Requests for reprints: Fei-Fei Liu, Department of Radiation Oncology, Princess Margaret Hospital/Ontario Cancer Institute, 610 University Avenue, Toronto, Ontario, Canada M5G 2M9. Phone: 416-946-2123; Fax: 416-946-4586; E-mail: Fei-Fei.Liu{at}rmp.uhn.on.ca.

Purpose: The Epstein Barr virus (EBV) is intimately associated with nasopharyngeal cancer (NPC) in a latent state expressing a limited number of genes. The process of switching from latency to replication is not well understood, particularly in response to DNA stress; hence, the focus of this study is on an EBV-positive NPC model.

Experimental Design: C666-1 cells were exposed to radiation (2-15 Gy) or cisplatin (0.1-50 µg/mL) assayed subsequently for relative EBV copy number (BamHI) and lytic gene expression (BRLF1 and BZLF1) using quantitative real-time PCR. Chromatin immunoprecipitation was conducted to assess the interaction of the transcription factor nuclear factor-Y (NF-Y) with promoter sequences.

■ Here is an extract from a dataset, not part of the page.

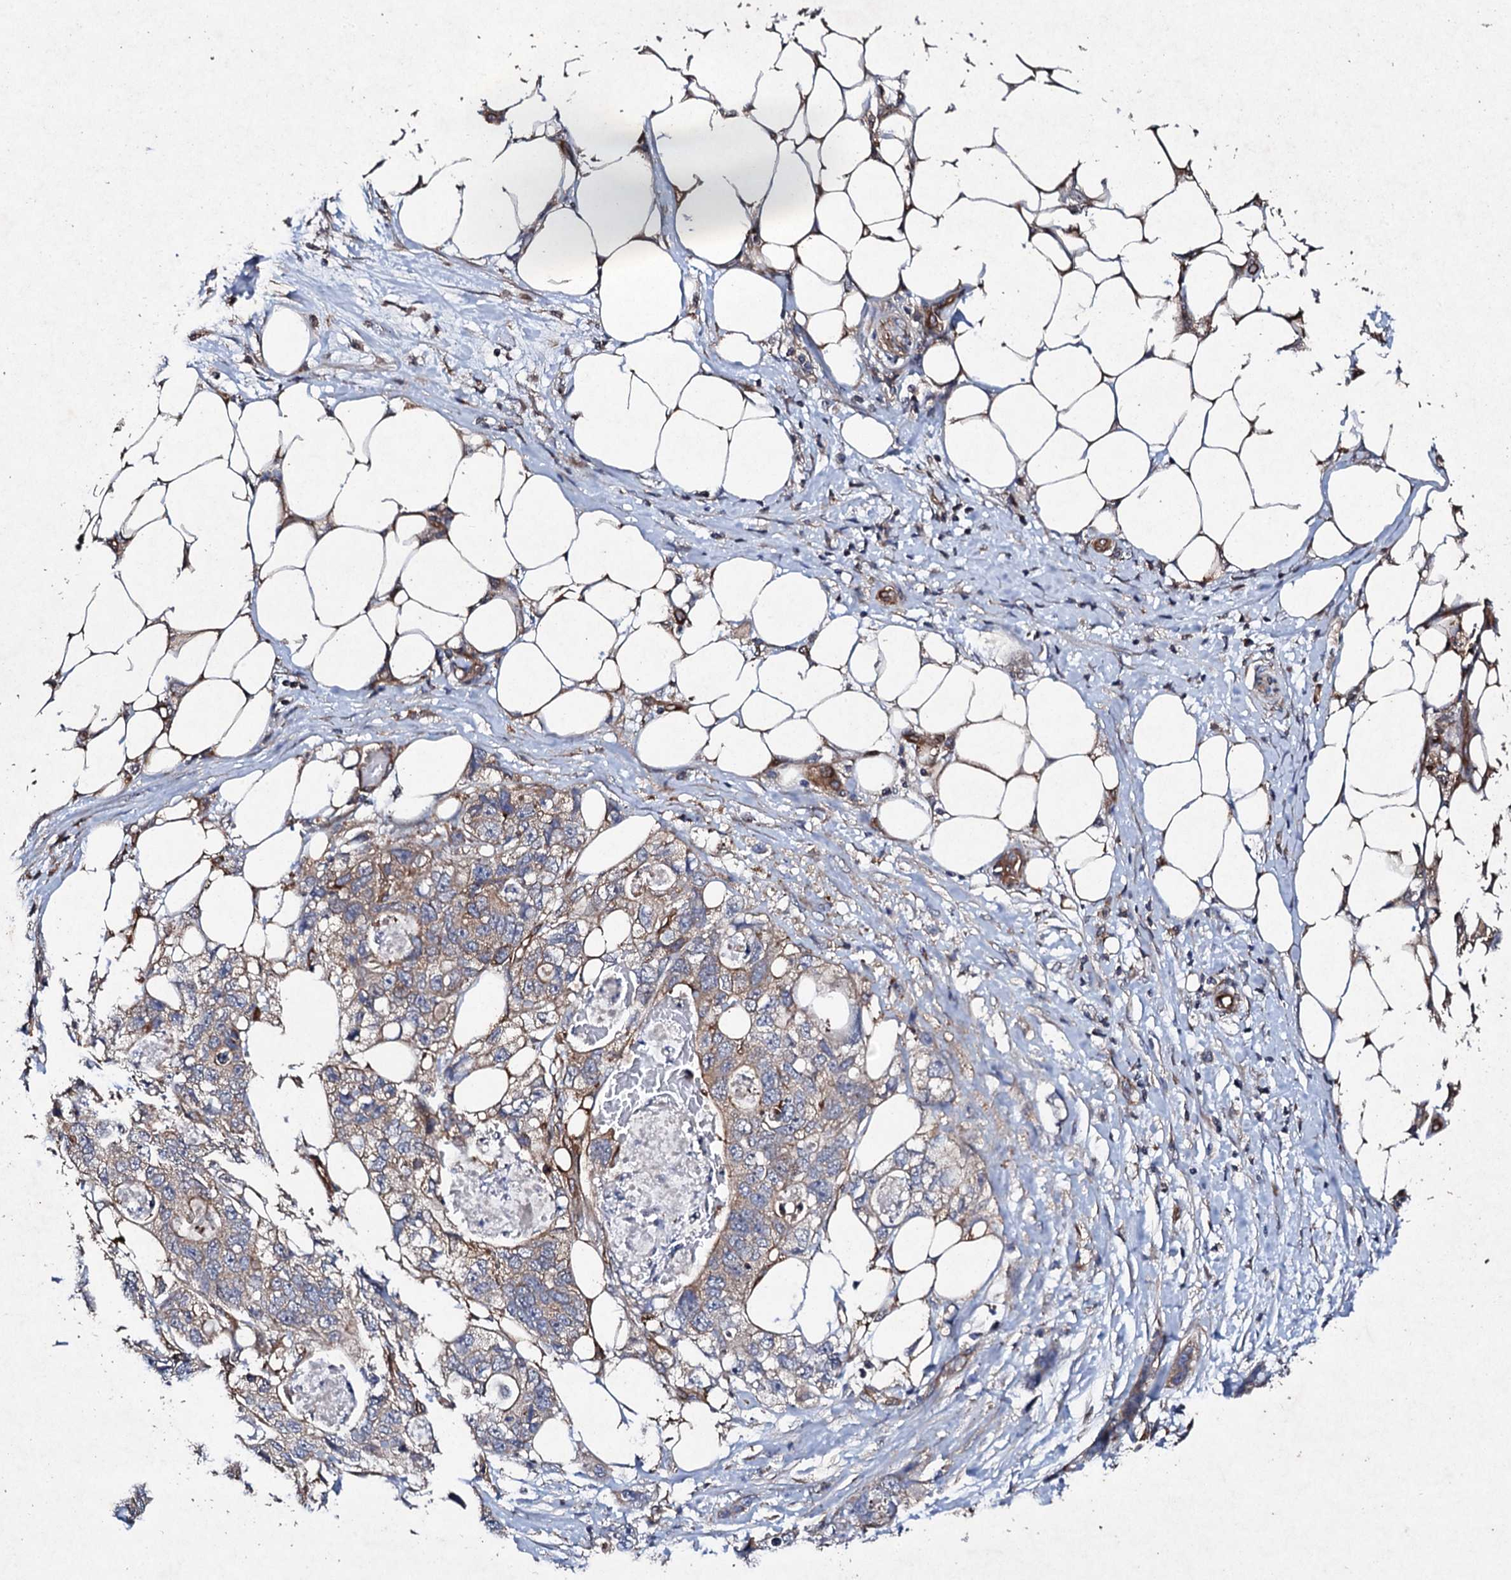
{"staining": {"intensity": "weak", "quantity": ">75%", "location": "cytoplasmic/membranous"}, "tissue": "stomach cancer", "cell_type": "Tumor cells", "image_type": "cancer", "snomed": [{"axis": "morphology", "description": "Adenocarcinoma, NOS"}, {"axis": "topography", "description": "Stomach"}], "caption": "IHC (DAB) staining of stomach cancer (adenocarcinoma) demonstrates weak cytoplasmic/membranous protein staining in about >75% of tumor cells.", "gene": "MOCOS", "patient": {"sex": "female", "age": 89}}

Results: Radiation-induced and cisplatin-induced BamHI expression, along with increased levels of BRLF1 and BZLF1 in a dose-dependent and time-dependent manner, associated with the immediate nuclear transactivation of the transcription factor NF-Y and its own increased transcription of NF-Y subunits 8 h posttreatment. In silico analysis revealed three putative NF-Y consensus-binding sequences in the promoter region of BRLF1, which all interacted with NF-Y in response to radiation and cisplatin, confirmed using chromatin immunoprecipitation. Introduction of dominant-negative NF-YA reduced BRLF1 expression after radiation and cisplatin by 2.8-fold; in turn, overexpression of NF-YA resulted in a 2-fold increase in both BRLF1 and BZLF1 expression.

Conclusions: These results show that NF-Y is an important mediator of EBV stress response in switching from a latent to lytic state. This novel insight could provide a potential therapeutic strategy to enhance NPC response to radiation and cisplatin.